Posted on:2013-05-27Degree:M.AType:Thesis
University:Wake Forest UniversityCandidate:Hammon, M. LisaFull Text:PDF
GTID:2455390008977797Subject:Ethics
Abstract/Summary:
Spectacular achievements in diagnostic and therapeutic medical technology, beginning in the mid-20th century, opened the door to both medical progress and the inherent moral ambiguities and potential harms co-existing with that progress. Technologies like CPR and mechanical ventilation created new ethical minefields for medicine and society. Bioethics grew out of efforts to understand and manage the issues of conscience raised by these new therapies. Although it now has a national presence and a large footprint in academic health care, bioethics has a minimal presence in small rural and community hospitals, which serve nearly a third of the American population.
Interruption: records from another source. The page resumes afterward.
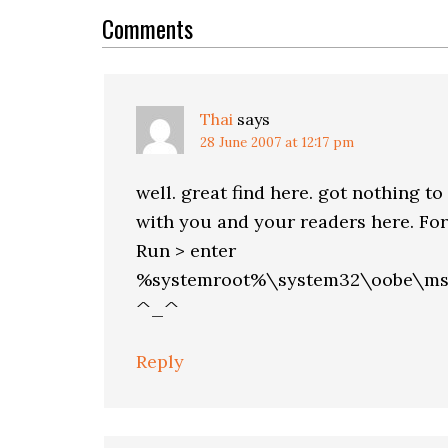
Interactions
Comments
Thai
says
28 June 2007 at 12:17 pm
well. great find here. got nothing 
with you and your readers here. For 
Run > enter
%systemroot%\system32\oobe\mso
^_^
Reply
Rural hospitals and rural professionals face a unique set of ethical challenges stemming from the characteristics of rural culture and limited access to technology, continuing education, and supportive resources like bioethics training and expertise. In this thesis I explore these challenges. I examine ethics networking as a vehicle for reaching out to rural providers with ethics education, training and consultative services. I survey several rural hospitals with a de novo instrument created to assess their needs for ethics resources and to gauge their interest in the network concept. Finally I offer a proposal for the development of an ethics network that would link the deep ethics expertise in academia with rural hospitals that lack access to ethics resources.